John Launchbury posed a nice puzzle about
mutual recursive bindings in the do notation:
--------------------
test :: [Int]
test = do (x,z) <- [(y,1),(2*y,2), (3*y,3)]
Just y <- map isEven [z .. 2*z]
return (x+y)
isEven x = if even x then Just x else Nothing
---------------------
I would consider it as equivalent to:
---------------------
testTrans :: [Int]
testTrans = do (x,z) <- [(\y -> y,1),(\y -> 2*y,2), (\y -> 3*y,3)]
Just y <- map isEven [z .. 2*z]
return (x y+y)
isEven x = if even x then Just x else Nothing
---------------------
which hugs accepts and evaluates to [4,6,12,16,24].
The principle is to consider variables (x) bound to expressions containing
later-bound variables (y) as functions accepting values for y.
When x is used, the current y is supplied.
MORE GENERAL would be to consider the following equivalent version
of the original program:
---------------------
test' :: [Int]
test' = do (x,z) <- return (y,1) ++
return (2*y,2) ++
return (3*y,3)
Just y <- map isEven [z .. 2*z]
return (x+y)
---------------------
and adapt all occurrences of return
to returning functions accepting the later-bound variables.
Patterns fed by such returns are replaced by new function variables (f).

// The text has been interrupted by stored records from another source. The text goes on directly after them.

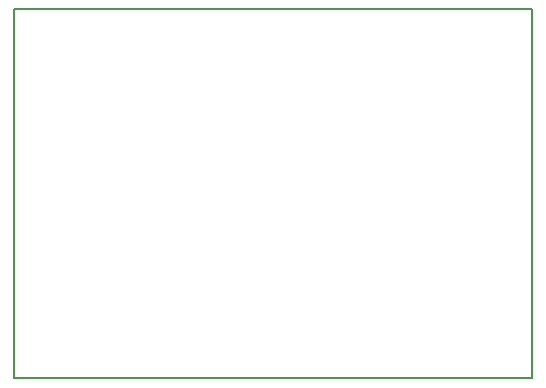
<source format=gm1>
%TF.GenerationSoftware,KiCad,Pcbnew,7.0.10-7.0.10~ubuntu22.04.1*%
%TF.CreationDate,2024-04-16T08:27:36+02:00*%
%TF.ProjectId,oric_comp_video,6f726963-5f63-46f6-9d70-5f766964656f,1*%
%TF.SameCoordinates,PX1b40518PY99d1710*%
%TF.FileFunction,Profile,NP*%
%FSLAX46Y46*%
G04 Gerber Fmt 4.6, Leading zero omitted, Abs format (unit mm)*
G04 Created by KiCad (PCBNEW 7.0.10-7.0.10~ubuntu22.04.1) date 2024-04-16 08:27:36*
%MOMM*%
%LPD*%
G01*
G04 APERTURE LIST*
%TA.AperFunction,Profile*%
%ADD10C,0.150000*%
%TD*%
G04 APERTURE END LIST*
D10*
X83032600Y81229200D02*
X126898400Y81229200D01*
X126898400Y50038000D01*
X83032600Y50038000D01*
X83032600Y81229200D01*
M02*

</source>
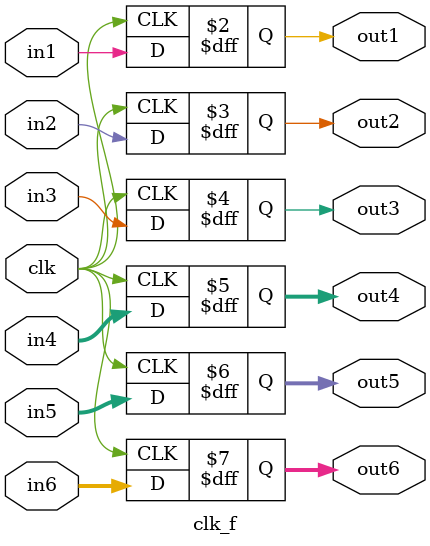
<source format=v>
/*
module to act as our clk for the execute stage

dont think we need syscall or memread inputs here, those are handled in execute
inputs:
  - clk: our clock
  - in1: reg write
  - in2: mem to reg
  - in3: memwrite
  - in4: aluout [31:0]
  - in5: writeDataE [31:0]
  - in6: writeRegE [4:0]

output:
- out1: reg write
- out2: mem to reg
- out3: memWrite
- out4: aluout [31:0]
- out5: writeDataE [31:0]
- out6: writeRegE [4:0]
*/

module clk_f(input wire clk,
  input wire in1,
  input wire in2,
  input wire in3,
  input wire [31:0] in4,
  input wire [31:0] in5,
  input wire [4:0] in6,
  output reg out1,
  output reg out2,
  output reg out3,
  output reg [31:0] out4,
  output reg [31:0] out5,
  output reg [4:0] out6);

  always @(negedge clk) begin
    out1 = in1;
    out2 = in2;
    out3 = in3;
    out4 = in4;
    out5 = in5;
    out6 = in6;
  end


endmodule

</source>
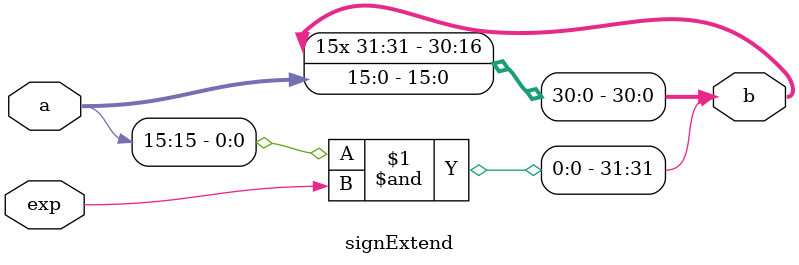
<source format=v>
`timescale 1ns / 1ps

// input unsigned int
// output signed int
// b[15:0] = a[15:0]
// b[31:16] = a[15] * 16;
module signExtend(exp, a, b);
	input exp;
	input [15:0] a;
	output [31:0] b;
	assign b = {{16{a[15] & exp}}, a};
endmodule

</source>
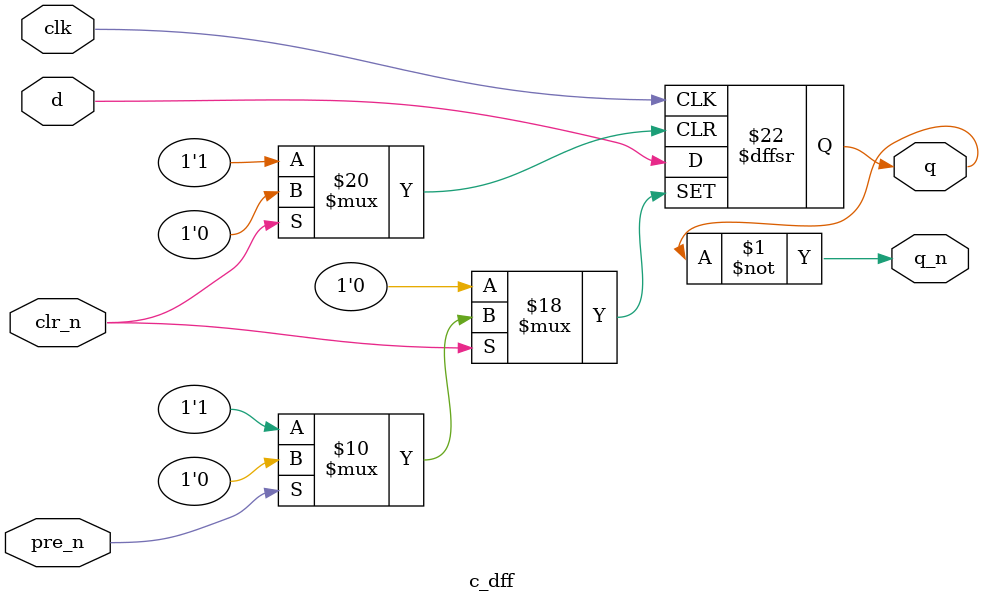
<source format=v>


`timescale 1ns / 1ns
module c_dff (q, q_n, clk, clr_n, pre_n, d);
output q, q_n;
input clk, pre_n, clr_n, d;

reg q = 0;

assign q_n = ~q;

always @ (posedge clk or negedge clr_n or negedge pre_n) begin
  if (clr_n == 1'b0)
    q <= 1'b0;
  else if (pre_n == 1'b0)
    q <= 1'b1;
  else
    q <= d;
end

endmodule

</source>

Variables bound in patterns fed by such returns
occur in two situation:
1: (z) before the later bindings:
Apply to undefined and extract from the pattern,
2: (x) after the later bindings:
Apply to the now bound variable and extract from the pattern.
---------------------
testTrans' :: [Int]
testTrans' = do f <- return (\y -> ( y,1)) ++
return (\y -> (2*y,2)) ++
return (\y -> (3*y,3))
let z = snd (f undefined)
Just y <- map isEven [z .. 2*z]
let x = fst (f y)
return (x + y)
---------------------
Hugs says:
Main> testTrans'
[4,6,12,16,24]
How about it?
Best regards,
Wolfram